■ **SELECTED TEXT**
=== Section Start ===
We in Illinois will soon be faced with a similar task. Every 10 years, following the U.S. Census, the state is required to redraw its legislative and congressional boundaries.

That task falls to the elected members of the Illinois legislature. If the two political parties can’t agree on a map, then the name of one party is literally drawn out of a hat to do the job, and that party alone gets to determine the voting boundaries in the state for an entire decade. It should be no surprise that Illinois is the only state in the U.S. to employ such a process.

If you look at the current map of voting districts, you can see how they’ve been manipulated by the political parties over the years, so that incumbents build “safe zones” to the tune of a 98 percent re-election rate since 2000. Districts slither all over, sometimes covering hundreds of square miles, yet stretching only a block wide in some places. It’s the hardest jigsaw puzzle you can possibly imagine.
=== Section End ===
■ **RAW DATA**
=== Section Start ===
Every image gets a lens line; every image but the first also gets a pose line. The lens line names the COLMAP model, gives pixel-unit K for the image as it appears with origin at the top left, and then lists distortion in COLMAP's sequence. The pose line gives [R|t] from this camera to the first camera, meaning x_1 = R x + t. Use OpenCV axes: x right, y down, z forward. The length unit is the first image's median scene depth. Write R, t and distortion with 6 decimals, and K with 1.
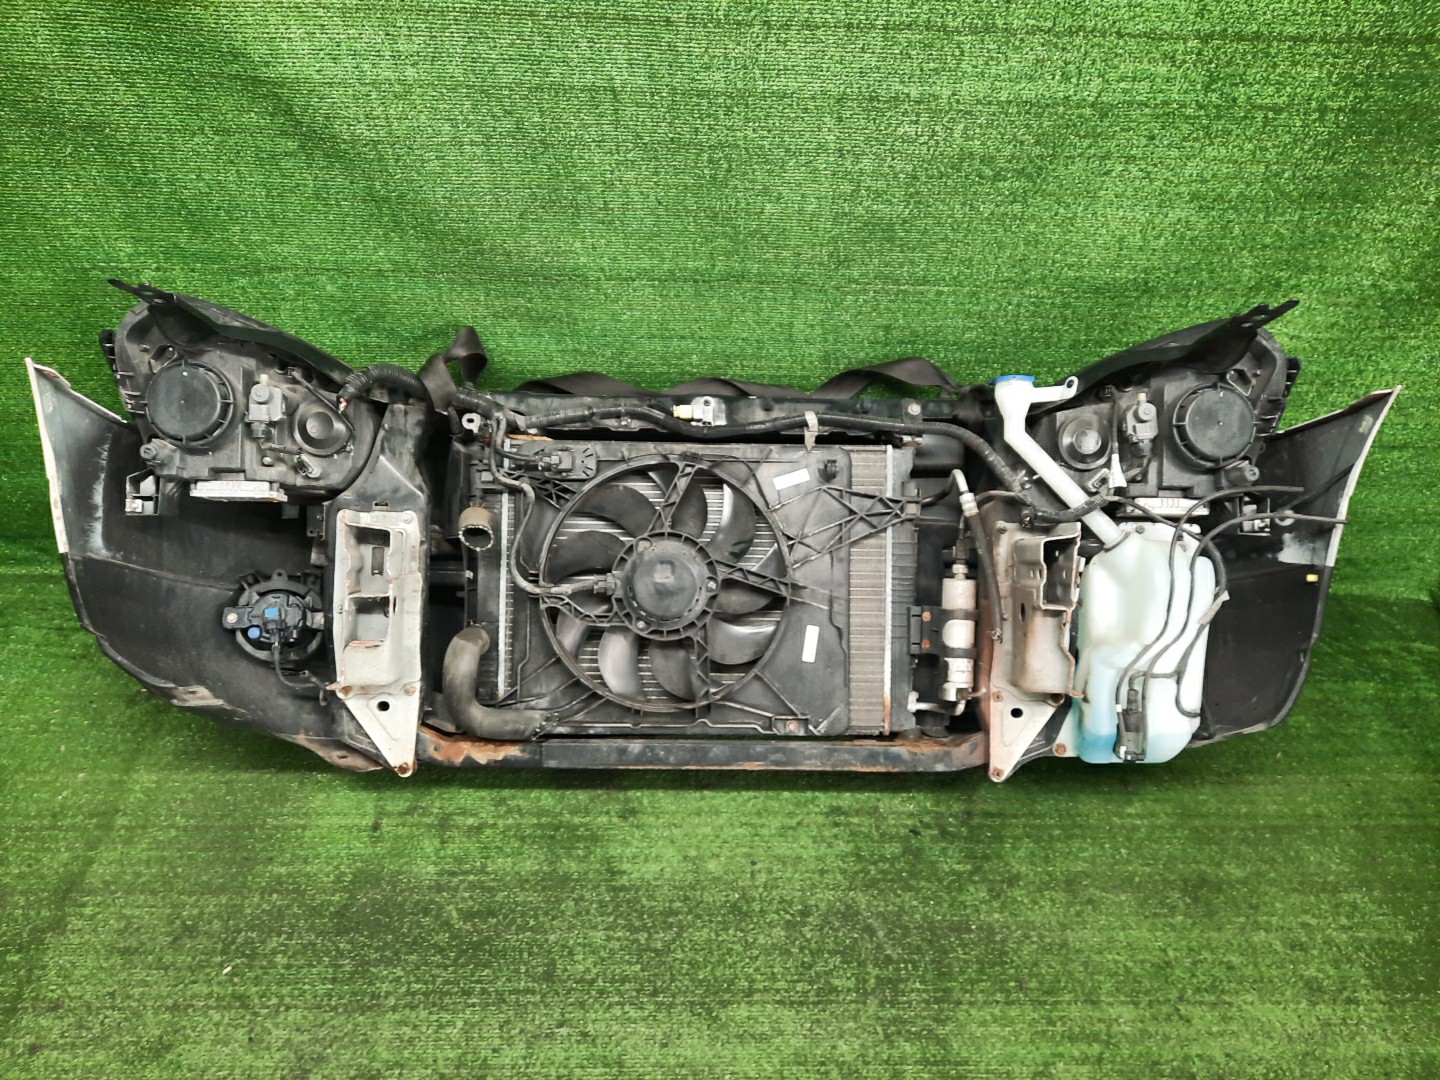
lens RADIAL K [[1070.6, 0, 683.2], [0, 1070.6, 490.6], [0, 0, 1]] dist [-0.006914, -0.007064]
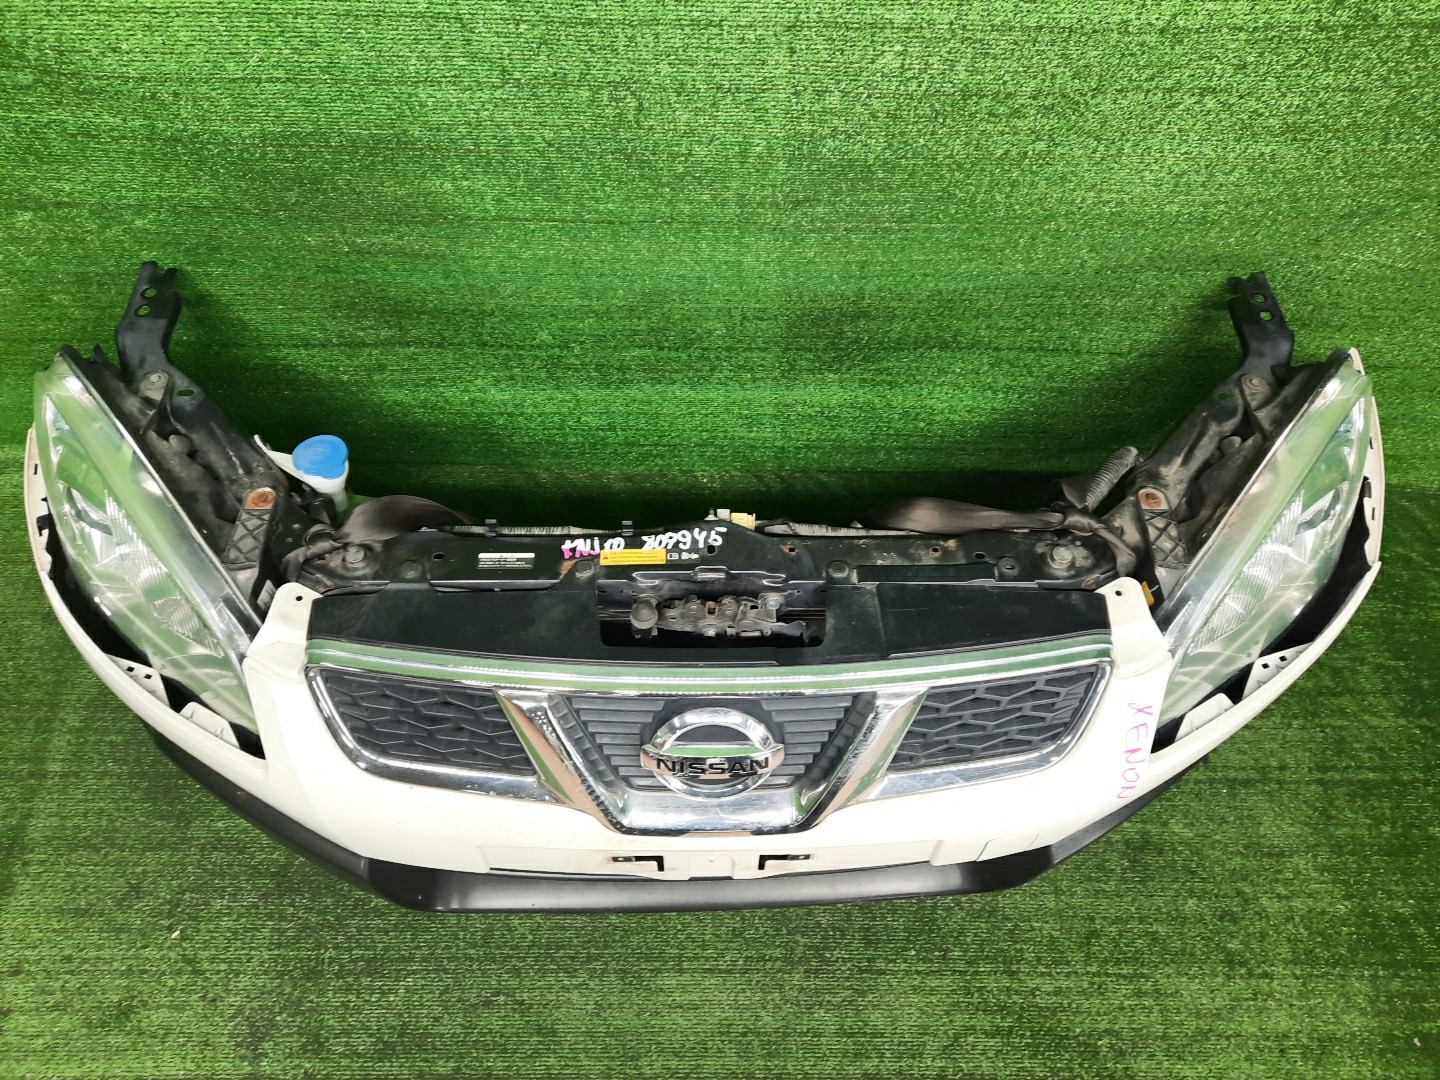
lens RADIAL K [[1079.5, 0, 695.5], [0, 1079.5, 540.5], [0, 0, 1]] dist [-0.001538, -0.008214]
pose [[0.999863, 0.004256, -0.015974, 0.092326], [0.002774, 0.909387, 0.415942, -0.334863], [0.016297, -0.415929, 0.909251, 0.220552]]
=== Section End ===
■ **ASSIGNMENT A**
Answer these questions using the Illinois redistricting text:
(i) How often is the state required to redraw its legislative and congressional boundaries?
(ii) What happens if the two political parties can't agree on a map?
(iii) What re-election rate does the text give for incumbents since 2000?
■ **ASSIGNMENT B**
Return the portion of the Illinois redistricting text that opens with the words containing "That task falls" and closes with "such a process.", copied word for word.
■ **ASSIGNMENT C**
Resume the Illinois redistricting text, starting right after its final sentence.
The data has no connection to the text about Illinois redistricting.

■ **YOUR RESPONSE A**
(i) Every 10 years, following the U.S. Census.
(ii) The name of one party is drawn out of a hat, and that party alone determines the state's voting boundaries for an entire decade.
(iii) 98 percent.

■ **YOUR RESPONSE B**
That task falls to the elected members of the Illinois legislature. If the two political parties can’t agree on a map, then the name of one party is literally drawn out of a hat to do the job, and that party alone gets to determine the voting boundaries in the state for an entire decade. It should be no surprise that Illinois is the only state in the U.S. to employ such a process.

■ **YOUR RESPONSE C**
The pieces all look like they’re broken, which makes it look like the only goal of the people drawing the maps is to preserve their own seats and their own power. And that’s an injustice to the hard-working and dedicated public servants that do good work on behalf of Illinois citizens. Not only does it make people not want to vote, it makes good people disenfranchised with the laws and programs of the state.

However, there is a movement under way to bring the way districts are drawn back to the people, and away from the politicians. The Illinois Fair Map Coalition is circulating petitions to change the redistricting laws, so that an independent commission — and not incumbent politicians — would redraw the maps.